The Challenge with Existing Approaches
Current methods for detecting AI-generated images fall short when it comes to this specific problem. They can tell if an image is AI-edited, but they cannot establish a link to a specific base image. Furthermore, while some attribution methods exist, they often overlook the unique characteristics introduced during the editing process relative to the original base image, limiting their effectiveness.
How EditTrack Works: A Novel Re-editing Strategy
EditTrack is built upon four key observations about how AI image editing models behave:
Robustness: If an image is edited with a model and a prompt, using a semantically similar prompt with the same model will produce a very similar edited image.
Stability: If an image has already been edited by a model, re-editing it with the same model and a similar prompt will result in an image that remains highly similar to the already edited one.
Variety: Different editing models will produce distinct results even when given the same base image and editing prompt.
Dissimilarity: If a suspicious image was not originally derived from a base image by a particular model, that model will not be able to reproduce the suspicious image from the base image.
Leveraging these insights, EditTrack employs a clever “re-editing” strategy. Given a base image and a suspicious image, it first uses a captioning model to describe the differences between them, creating a “proxy” editing prompt. Then, for each candidate AI editing model, EditTrack applies this proxy prompt to both the original base image and the suspicious image, generating two new “re-edited” images.
The core idea is this: if the suspicious image was indeed created from the base image by a specific model, say Model X, then the re-edited images produced by Model X (from both the base and suspicious images) should look very similar to the suspicious image. In contrast, re-edited images from other models, or from Model X if the suspicious image was not originally from the base, would be comparatively dissimilar.
Quantifying Similarity with Multiple Metrics
To accurately measure this similarity, EditTrack doesn’t rely on just one measure. Instead, it uses six complementary metrics across three categories:
Structural Similarity: Measures how the overall structure and composition align (e.g., geometric layout).
Semantic Similarity: Captures high-level conceptual content, like whether images depict the same objects or scenes.
Pixel-value Similarity: Evaluates low-level visual correspondence, focusing on pixels, colors, and textures.

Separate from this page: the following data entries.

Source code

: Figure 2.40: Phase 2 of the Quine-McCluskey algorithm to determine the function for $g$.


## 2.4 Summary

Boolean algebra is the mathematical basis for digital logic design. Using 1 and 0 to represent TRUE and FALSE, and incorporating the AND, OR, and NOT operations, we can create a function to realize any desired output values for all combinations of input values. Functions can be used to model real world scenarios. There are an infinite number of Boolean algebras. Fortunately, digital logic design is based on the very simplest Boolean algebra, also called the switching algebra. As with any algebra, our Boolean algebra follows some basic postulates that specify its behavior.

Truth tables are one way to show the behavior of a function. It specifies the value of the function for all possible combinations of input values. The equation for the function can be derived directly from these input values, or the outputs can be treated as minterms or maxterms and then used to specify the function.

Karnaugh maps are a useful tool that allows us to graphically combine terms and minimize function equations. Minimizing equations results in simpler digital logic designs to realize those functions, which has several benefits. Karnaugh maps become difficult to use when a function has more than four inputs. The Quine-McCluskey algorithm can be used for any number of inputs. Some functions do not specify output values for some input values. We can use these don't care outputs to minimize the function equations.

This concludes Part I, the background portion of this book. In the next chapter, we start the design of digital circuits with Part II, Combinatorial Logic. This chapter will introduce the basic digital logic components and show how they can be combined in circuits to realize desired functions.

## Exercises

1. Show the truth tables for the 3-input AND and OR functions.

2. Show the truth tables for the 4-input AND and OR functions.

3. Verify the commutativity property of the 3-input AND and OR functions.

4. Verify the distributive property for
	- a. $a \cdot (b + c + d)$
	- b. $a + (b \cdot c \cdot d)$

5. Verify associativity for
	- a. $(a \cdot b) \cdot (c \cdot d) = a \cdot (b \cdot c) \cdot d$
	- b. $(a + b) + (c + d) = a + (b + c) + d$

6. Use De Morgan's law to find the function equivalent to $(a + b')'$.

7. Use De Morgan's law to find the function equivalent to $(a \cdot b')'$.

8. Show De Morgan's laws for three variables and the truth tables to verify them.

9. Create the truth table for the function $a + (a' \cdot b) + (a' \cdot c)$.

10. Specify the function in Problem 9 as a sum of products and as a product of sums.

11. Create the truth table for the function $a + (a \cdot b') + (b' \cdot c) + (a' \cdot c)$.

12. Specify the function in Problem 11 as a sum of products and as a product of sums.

These metrics generate a comprehensive set of features for each base-suspicious image pair. EditTrack then feeds these features into a multi-class classifier, which is trained to identify either the specific editing model responsible or to determine that the image was not edited from the base.
Impressive Performance
The researchers conducted extensive evaluations using five state-of-the-art AI editing models and multiple datasets. EditTrack consistently achieved high detection and attribution accuracy, significantly outperforming various baselines, including direct prompting or fine-tuning of large vision-language models (VLMs), watermark-based methods, and other AI-generated image detection techniques. The studies also confirmed that using both re-edited base and suspicious images, as well as combining all six similarity metrics, contributes to EditTrack’s superior performance.
Also Read:
- New Defense Against Deepfakes: Disrupting Diffusion Model Editing
- Tackling Multimodal Misinformation: A Unified Detection System
Looking Ahead
EditTrack represents a significant step forward in digital forensics and content verification in the age of AI. By providing a reliable post-hoc mechanism to trace AI-assisted image editing, it offers a crucial tool for artists, law enforcement, and anyone concerned with the authenticity of digital media. Future work aims to extend this framework to detect and attribute AI-assisted editing in text and video content, further strengthening our ability to navigate the complexities of AI-generated media.